Work order: Set down, please, exactly the lines below that run from the line with "cells exhibit low" to the line with "staining of human", both lines included.

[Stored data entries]
+++++
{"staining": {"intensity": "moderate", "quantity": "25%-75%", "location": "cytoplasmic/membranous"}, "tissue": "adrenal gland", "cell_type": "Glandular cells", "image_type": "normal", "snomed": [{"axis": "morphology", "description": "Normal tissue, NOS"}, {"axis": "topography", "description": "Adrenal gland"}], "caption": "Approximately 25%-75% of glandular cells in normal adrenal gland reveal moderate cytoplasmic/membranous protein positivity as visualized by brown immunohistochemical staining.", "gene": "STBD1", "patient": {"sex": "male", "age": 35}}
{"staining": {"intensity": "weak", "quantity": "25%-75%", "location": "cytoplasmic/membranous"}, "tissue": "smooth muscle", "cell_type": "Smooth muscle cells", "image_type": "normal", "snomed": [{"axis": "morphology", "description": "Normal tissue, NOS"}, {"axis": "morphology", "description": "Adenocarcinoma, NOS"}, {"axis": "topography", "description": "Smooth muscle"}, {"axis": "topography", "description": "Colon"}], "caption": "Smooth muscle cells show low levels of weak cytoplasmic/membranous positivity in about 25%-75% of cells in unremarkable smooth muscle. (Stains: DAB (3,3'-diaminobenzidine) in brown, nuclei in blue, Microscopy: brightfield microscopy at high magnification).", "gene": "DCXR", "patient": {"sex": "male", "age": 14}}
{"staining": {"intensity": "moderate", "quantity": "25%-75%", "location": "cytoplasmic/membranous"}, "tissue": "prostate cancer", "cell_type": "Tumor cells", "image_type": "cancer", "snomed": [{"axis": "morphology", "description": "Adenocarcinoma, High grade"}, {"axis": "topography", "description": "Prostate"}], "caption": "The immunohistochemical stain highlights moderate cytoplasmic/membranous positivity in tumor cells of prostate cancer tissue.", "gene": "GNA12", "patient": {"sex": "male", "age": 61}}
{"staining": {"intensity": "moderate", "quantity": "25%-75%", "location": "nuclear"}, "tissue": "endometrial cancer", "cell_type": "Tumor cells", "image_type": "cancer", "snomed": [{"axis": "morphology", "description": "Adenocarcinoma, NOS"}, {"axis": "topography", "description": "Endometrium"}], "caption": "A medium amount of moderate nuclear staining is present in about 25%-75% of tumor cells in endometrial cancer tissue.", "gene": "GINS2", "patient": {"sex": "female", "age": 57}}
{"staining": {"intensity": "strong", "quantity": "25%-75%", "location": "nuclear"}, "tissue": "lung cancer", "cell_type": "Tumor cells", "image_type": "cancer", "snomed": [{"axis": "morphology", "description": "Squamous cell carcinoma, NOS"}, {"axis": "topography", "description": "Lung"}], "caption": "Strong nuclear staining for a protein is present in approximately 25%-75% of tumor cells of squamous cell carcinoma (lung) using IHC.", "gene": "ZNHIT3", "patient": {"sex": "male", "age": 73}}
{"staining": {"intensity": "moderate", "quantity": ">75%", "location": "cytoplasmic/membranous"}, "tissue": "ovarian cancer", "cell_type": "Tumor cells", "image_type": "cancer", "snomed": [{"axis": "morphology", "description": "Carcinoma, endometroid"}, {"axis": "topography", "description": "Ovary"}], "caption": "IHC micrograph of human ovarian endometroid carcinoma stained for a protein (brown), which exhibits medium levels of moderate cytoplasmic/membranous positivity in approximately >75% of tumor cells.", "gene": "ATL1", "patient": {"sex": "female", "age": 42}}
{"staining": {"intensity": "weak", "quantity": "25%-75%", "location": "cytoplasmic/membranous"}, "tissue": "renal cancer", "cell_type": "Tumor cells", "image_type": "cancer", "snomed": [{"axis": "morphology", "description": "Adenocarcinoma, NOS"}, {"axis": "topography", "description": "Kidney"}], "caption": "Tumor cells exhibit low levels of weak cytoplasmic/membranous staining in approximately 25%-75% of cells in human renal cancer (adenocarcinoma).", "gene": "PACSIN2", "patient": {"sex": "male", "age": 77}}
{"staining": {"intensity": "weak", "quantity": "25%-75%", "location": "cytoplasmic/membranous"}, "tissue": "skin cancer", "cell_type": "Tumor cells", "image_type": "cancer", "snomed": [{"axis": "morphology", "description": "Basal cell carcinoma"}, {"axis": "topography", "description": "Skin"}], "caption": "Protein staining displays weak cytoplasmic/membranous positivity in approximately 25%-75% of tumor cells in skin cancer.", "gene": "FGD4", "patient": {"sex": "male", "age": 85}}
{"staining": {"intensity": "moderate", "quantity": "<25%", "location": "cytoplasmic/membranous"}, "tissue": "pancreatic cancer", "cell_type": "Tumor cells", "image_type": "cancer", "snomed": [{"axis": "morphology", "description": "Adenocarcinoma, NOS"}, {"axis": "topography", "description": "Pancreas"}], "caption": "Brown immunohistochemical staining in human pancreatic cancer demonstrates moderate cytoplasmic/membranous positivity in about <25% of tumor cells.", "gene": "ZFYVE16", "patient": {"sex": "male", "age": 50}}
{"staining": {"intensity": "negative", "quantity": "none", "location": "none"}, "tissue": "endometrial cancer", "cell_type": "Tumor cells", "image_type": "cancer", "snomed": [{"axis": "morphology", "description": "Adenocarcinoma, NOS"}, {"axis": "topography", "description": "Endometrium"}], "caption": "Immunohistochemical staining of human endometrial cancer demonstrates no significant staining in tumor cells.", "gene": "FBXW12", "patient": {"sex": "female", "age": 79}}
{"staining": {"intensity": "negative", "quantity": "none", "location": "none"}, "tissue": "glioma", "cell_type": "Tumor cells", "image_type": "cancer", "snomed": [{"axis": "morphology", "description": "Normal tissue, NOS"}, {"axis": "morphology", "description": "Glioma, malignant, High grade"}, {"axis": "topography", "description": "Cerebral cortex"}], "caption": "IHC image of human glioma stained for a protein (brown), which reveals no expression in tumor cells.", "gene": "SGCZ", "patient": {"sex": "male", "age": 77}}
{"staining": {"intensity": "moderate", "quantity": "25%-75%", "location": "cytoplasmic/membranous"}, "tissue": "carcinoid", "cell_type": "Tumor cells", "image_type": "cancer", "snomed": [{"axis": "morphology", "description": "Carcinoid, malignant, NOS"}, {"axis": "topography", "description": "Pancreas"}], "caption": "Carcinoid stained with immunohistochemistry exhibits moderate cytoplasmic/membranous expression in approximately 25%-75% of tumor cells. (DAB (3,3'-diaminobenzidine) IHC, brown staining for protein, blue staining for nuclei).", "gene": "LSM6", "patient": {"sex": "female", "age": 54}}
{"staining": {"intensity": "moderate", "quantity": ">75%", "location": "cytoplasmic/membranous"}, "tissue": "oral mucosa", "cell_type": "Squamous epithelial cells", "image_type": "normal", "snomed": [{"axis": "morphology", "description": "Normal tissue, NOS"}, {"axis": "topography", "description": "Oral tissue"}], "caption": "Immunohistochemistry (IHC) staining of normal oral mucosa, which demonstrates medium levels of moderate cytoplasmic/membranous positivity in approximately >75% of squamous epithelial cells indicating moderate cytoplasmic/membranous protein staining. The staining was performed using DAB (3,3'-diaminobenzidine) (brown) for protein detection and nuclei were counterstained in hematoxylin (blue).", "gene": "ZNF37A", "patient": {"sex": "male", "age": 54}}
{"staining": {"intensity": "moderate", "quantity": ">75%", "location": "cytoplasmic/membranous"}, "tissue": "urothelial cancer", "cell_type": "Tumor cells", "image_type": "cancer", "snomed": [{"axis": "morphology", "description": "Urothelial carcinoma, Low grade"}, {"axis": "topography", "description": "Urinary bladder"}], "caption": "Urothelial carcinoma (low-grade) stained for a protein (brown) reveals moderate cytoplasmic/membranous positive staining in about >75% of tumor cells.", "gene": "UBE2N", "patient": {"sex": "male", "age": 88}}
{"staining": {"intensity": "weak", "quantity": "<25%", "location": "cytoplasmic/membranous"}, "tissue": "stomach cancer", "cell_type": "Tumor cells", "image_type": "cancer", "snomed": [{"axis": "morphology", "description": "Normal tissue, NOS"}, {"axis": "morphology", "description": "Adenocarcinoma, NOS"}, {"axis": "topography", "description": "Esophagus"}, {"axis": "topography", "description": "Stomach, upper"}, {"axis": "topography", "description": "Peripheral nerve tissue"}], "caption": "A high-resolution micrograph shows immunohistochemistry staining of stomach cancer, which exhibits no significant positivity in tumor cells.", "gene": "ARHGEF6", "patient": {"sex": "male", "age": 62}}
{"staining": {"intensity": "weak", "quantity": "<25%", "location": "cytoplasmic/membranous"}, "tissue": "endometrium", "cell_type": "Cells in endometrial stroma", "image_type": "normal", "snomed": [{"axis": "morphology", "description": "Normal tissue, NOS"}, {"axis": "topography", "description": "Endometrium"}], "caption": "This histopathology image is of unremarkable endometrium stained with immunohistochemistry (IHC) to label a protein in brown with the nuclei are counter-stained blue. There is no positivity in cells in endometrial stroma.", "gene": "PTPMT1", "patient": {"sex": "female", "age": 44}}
+++++
Finished exercise:
{"staining": {"intensity": "weak", "quantity": "25%-75%", "location": "cytoplasmic/membranous"}, "tissue": "renal cancer", "cell_type": "Tumor cells", "image_type": "cancer", "snomed": [{"axis": "morphology", "description": "Adenocarcinoma, NOS"}, {"axis": "topography", "description": "Kidney"}], "caption": "Tumor cells exhibit low levels of weak cytoplasmic/membranous staining in approximately 25%-75% of cells in human renal cancer (adenocarcinoma).", "gene": "PACSIN2", "patient": {"sex": "male", "age": 77}}
{"staining": {"intensity": "weak", "quantity": "25%-75%", "location": "cytoplasmic/membranous"}, "tissue": "skin cancer", "cell_type": "Tumor cells", "image_type": "cancer", "snomed": [{"axis": "morphology", "description": "Basal cell carcinoma"}, {"axis": "topography", "description": "Skin"}], "caption": "Protein staining displays weak cytoplasmic/membranous positivity in approximately 25%-75% of tumor cells in skin cancer.", "gene": "FGD4", "patient": {"sex": "male", "age": 85}}
{"staining": {"intensity": "moderate", "quantity": "<25%", "location": "cytoplasmic/membranous"}, "tissue": "pancreatic cancer", "cell_type": "Tumor cells", "image_type": "cancer", "snomed": [{"axis": "morphology", "description": "Adenocarcinoma, NOS"}, {"axis": "topography", "description": "Pancreas"}], "caption": "Brown immunohistochemical staining in human pancreatic cancer demonstrates moderate cytoplasmic/membranous positivity in about <25% of tumor cells.", "gene": "ZFYVE16", "patient": {"sex": "male", "age": 50}}
{"staining": {"intensity": "negative", "quantity": "none", "location": "none"}, "tissue": "endometrial cancer", "cell_type": "Tumor cells", "image_type": "cancer", "snomed": [{"axis": "morphology", "description": "Adenocarcinoma, NOS"}, {"axis": "topography", "description": "Endometrium"}], "caption": "Immunohistochemical staining of human endometrial cancer demonstrates no significant staining in tumor cells.", "gene": "FBXW12", "patient": {"sex": "female", "age": 79}}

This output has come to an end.